• **Source data**:

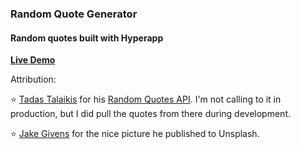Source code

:### Random Quote Generator

#### Random quotes built with Hyperapp

[**Live Demo**](https://ryanford-dev.github.io/quote-generator/)

Attribution:

:star: [Tadas Talaikis](https://talaikis.com/) for his [Random Quotes API](https://talaikis.com/random_quotes_api/). I'm not calling to it in production, but I did pull the quotes from there during development. 

:star: [Jake Givens](https://unsplash.com/@jakegivens) for the nice picture he published to Unsplash.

• **Task goal**: Present the lines of the items above as a Markdown table with the columns Row and Line. Number each line that has text, skip the blank ones, and leave the pictures out.

• **Task result**:
| Row | Line |
|---|---|
| 1 | Source code |
| 2 | :### Random Quote Generator |
| 3 | #### Random quotes built with Hyperapp |
| 4 | [**Live Demo**](https://ryanford-dev.github.io/quote-generator/) |
| 5 | Attribution: |
| 6 | :star: [Tadas Talaikis](https://talaikis.com/) for his [Random Quotes API](https://talaikis.com/random_quotes_api/). I'm not calling to it in production, but I did pull the quotes from there during development.  |
| 7 | :star: [Jake Givens](https://unsplash.com/@jakegivens) for the nice picture he published to Unsplash. |